Emeralds's Does It Look Like I'm Here is an exhausted album, and "Now You See Me" is its epiphany that isn't-a climax that's actually a denouement. That's one way to look at this last year or two of Romo's Cowboys tenure. He'll be kinda-brilliantly running out the clock, getting busy living and getting busy dying all at once. He'll make some scrambling throws that only he can pull off, some boneheaded late-game mistakes, and it'll all be for naught, or a sub-.500 record. Sometimes it turns out the waiting was the best part all along.

Prediction: 7-9

-Colin McGowan

New York Giants - Busta Rhymes ft. Swizz Beatz, "New York Shit"

Last September, I was in a Brooklyn sports bar when the Giants scored on a long touchdown pass to Victor Cruz to tie the score against Kansas City. All around me, people high-fived, and one particularly pumped-up dude bellowed, "Our season starts now, baby!" A couple hours later, the Giants had lost 31-7. Their season never really began and they finished 7-9 on the year.

I bring this up to illustrate that Giants fans, by and large, have the most misplaced macho confidence in the league. Bolstered by a couple of Super Bowl wins against the New England, Giants fans generally have the swagger of supporters of successful franchises, though in reality their team was a mess last season thanks to a porous offensive line and a turnover-happy quarterback in Eli Manning who led the league in interceptions. A stout defense and an easy schedule got them seven wins, but they've got to play the NFC West this year, don't have a competent running back on their roster, and are likely going to finish third in their division again. Giants fans should be glumly shrugging and adopting the wait-til-next-year pose patented by Jets loyalists.

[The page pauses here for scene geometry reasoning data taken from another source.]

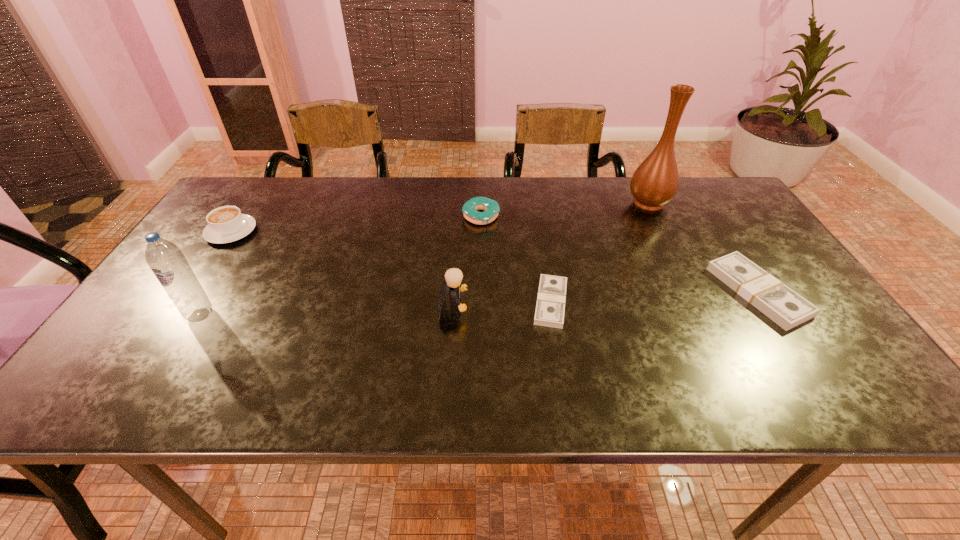
At what (x,y) coordinates should I click in order to perform the action: click on the left dollar. Please return your answer as a coordinate pair (x, y). The width and height of the screenshot is (960, 540). Looking at the image, I should click on (550, 307).

You are a GUI agent. You are given a task and a screenshot of the screen. Output one action in this format:
    pyautogui.click(x=<x>, y=<y>)
    Task: Click on the shortest object
    The width and height of the screenshot is (960, 540).
    Given the screenshot: What is the action you would take?
    pyautogui.click(x=550, y=307)

Identify the location of the taller dollar. This screenshot has height=540, width=960. (781, 304).

You are a GUI agent. You are given a task and a screenshot of the screen. Output one action in this format:
    pyautogui.click(x=<x>, y=<y>)
    Task: Click on the sixth tallest object
    The height and width of the screenshot is (540, 960).
    Given the screenshot: What is the action you would take?
    pyautogui.click(x=781, y=304)

Where is `the fourth tallest object`? This screenshot has height=540, width=960. the fourth tallest object is located at coordinates (226, 224).

Locate an element on the screen. the fifth tallest object is located at coordinates (x=491, y=208).

You are a GUI agent. You are given a task and a screenshot of the screen. Output one action in this format:
    pyautogui.click(x=<x>, y=<y>)
    Task: Click on the vase
    This screenshot has height=540, width=960.
    Given the screenshot: What is the action you would take?
    pyautogui.click(x=655, y=182)

Find the location of a particular element. The image size is (960, 540). the sixth shortest object is located at coordinates (167, 262).

This screenshot has width=960, height=540. I want to click on the third tallest object, so click(453, 277).

This screenshot has height=540, width=960. Identify the location of free space located on the back of the shorter dollar. (539, 227).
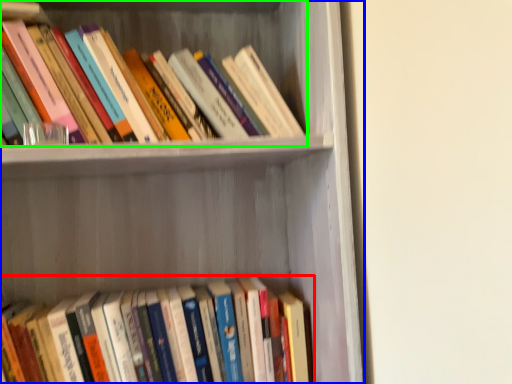
Question: Which object is positioned closest to book (highlighted by a red box)? Select from shelf (highlighted by a blue box) and book (highlighted by a green box).

Choices:
 (A) shelf
 (B) book

Answer: (A)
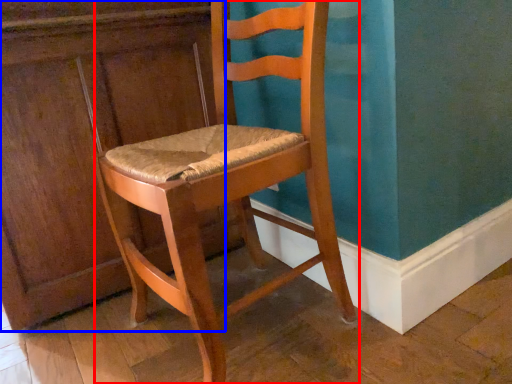
Question: Which object is closer to the camera taking this photo, chair (highlighted by a red box) or dresser (highlighted by a blue box)?

Choices:
 (A) chair
 (B) dresser

Answer: (A)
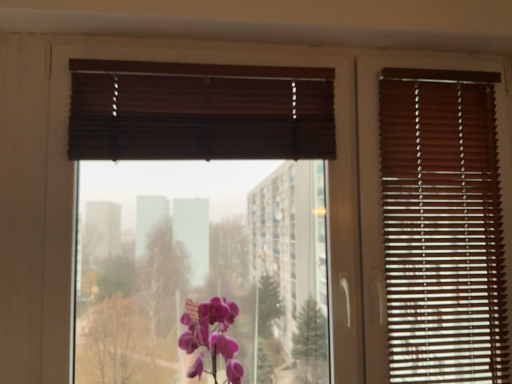
Question: From the image's perspective, is brown wood blinds at center located above purple glossy orchid at center?

Choices:
 (A) yes
 (B) no

Answer: (A)

Question: Considering the relative sizes of brown wood blinds at center and purple glossy orchid at center in the image provided, is brown wood blinds at center thinner than purple glossy orchid at center?

Choices:
 (A) no
 (B) yes

Answer: (B)

Question: Does brown wood blinds at center contain purple glossy orchid at center?

Choices:
 (A) yes
 (B) no

Answer: (B)

Question: Is brown wood blinds at center outside purple glossy orchid at center?

Choices:
 (A) no
 (B) yes

Answer: (B)

Question: Is brown wood blinds at center looking in the opposite direction of purple glossy orchid at center?

Choices:
 (A) no
 (B) yes

Answer: (A)

Question: Is brown wood blinds at center further to the viewer compared to purple glossy orchid at center?

Choices:
 (A) no
 (B) yes

Answer: (B)

Question: From a real-world perspective, is purple glossy orchid at center positioned under brown wood blinds at center based on gravity?

Choices:
 (A) no
 (B) yes

Answer: (B)

Question: Would you say purple glossy orchid at center is a long distance from brown wood blinds at center?

Choices:
 (A) no
 (B) yes

Answer: (A)

Question: Could brown wood blinds at center be considered to be inside purple glossy orchid at center?

Choices:
 (A) yes
 (B) no

Answer: (B)

Question: Is the position of purple glossy orchid at center more distant than that of brown wood blinds at center?

Choices:
 (A) no
 (B) yes

Answer: (A)

Question: Is the surface of purple glossy orchid at center in direct contact with brown wood blinds at center?

Choices:
 (A) no
 (B) yes

Answer: (A)

Question: Is purple glossy orchid at center in front of brown wood blinds at center?

Choices:
 (A) no
 (B) yes

Answer: (B)

Question: Is brown wood blinds at center inside the boundaries of purple glossy orchid at center, or outside?

Choices:
 (A) inside
 (B) outside

Answer: (B)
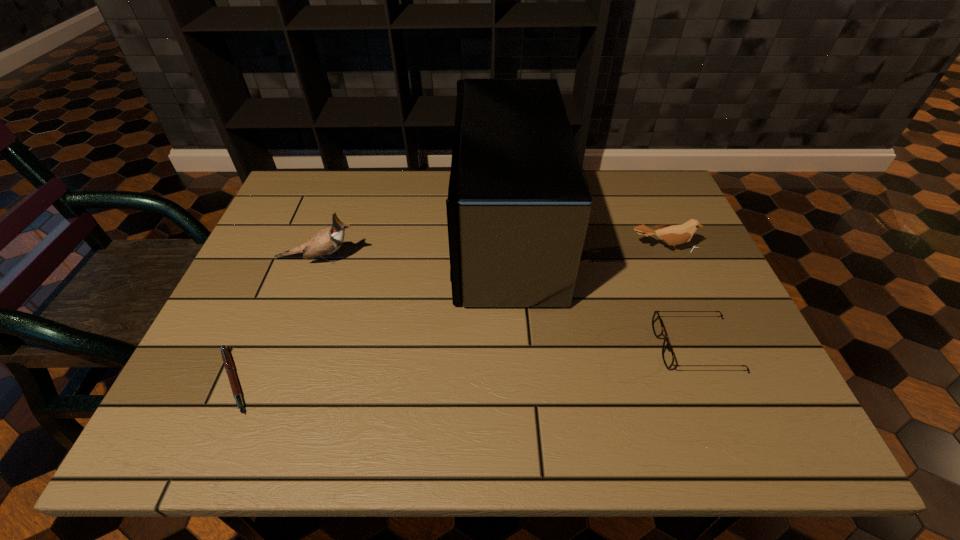
Where is `free spot that satisfies the following two spatial constraints: 1. at the beak of the shorter bird; 2. at the face of the taller bird`? free spot that satisfies the following two spatial constraints: 1. at the beak of the shorter bird; 2. at the face of the taller bird is located at coordinates pos(667,259).

In order to click on free space that satisfies the following two spatial constraints: 1. at the beak of the third tallest object; 2. on the front-facing side of the fourth tallest object in this screenshot , I will do `click(705, 347)`.

Where is `vacant space that satisfies the following two spatial constraints: 1. at the beak of the shorter bird; 2. at the face of the taller bird`? The width and height of the screenshot is (960, 540). vacant space that satisfies the following two spatial constraints: 1. at the beak of the shorter bird; 2. at the face of the taller bird is located at coordinates (667, 259).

The kind of New Yorkers (and New Jerseyans) who like the Giants don't have the capacity for pessimism, however. They're the dudes who will insist, loudly and repeatedly that New York hip-hop is the only true hip-hop. They'll wear expensive watches and tell you how much they spent on them. They'll stare you down when you bump into them on the subway, prepared to start a fight if you don't apologize profusely. They're the embodiment of Busta Rhymes pounding Hennessy while Sinatra's "New York, New York" plays in the background. They'll be talking about the playoffs when the team is 2-5, complaining about the refs when one of Peyton Hillis's four-yard runs gets called back for holding, and they'll be drinking shitty light beer the entire time.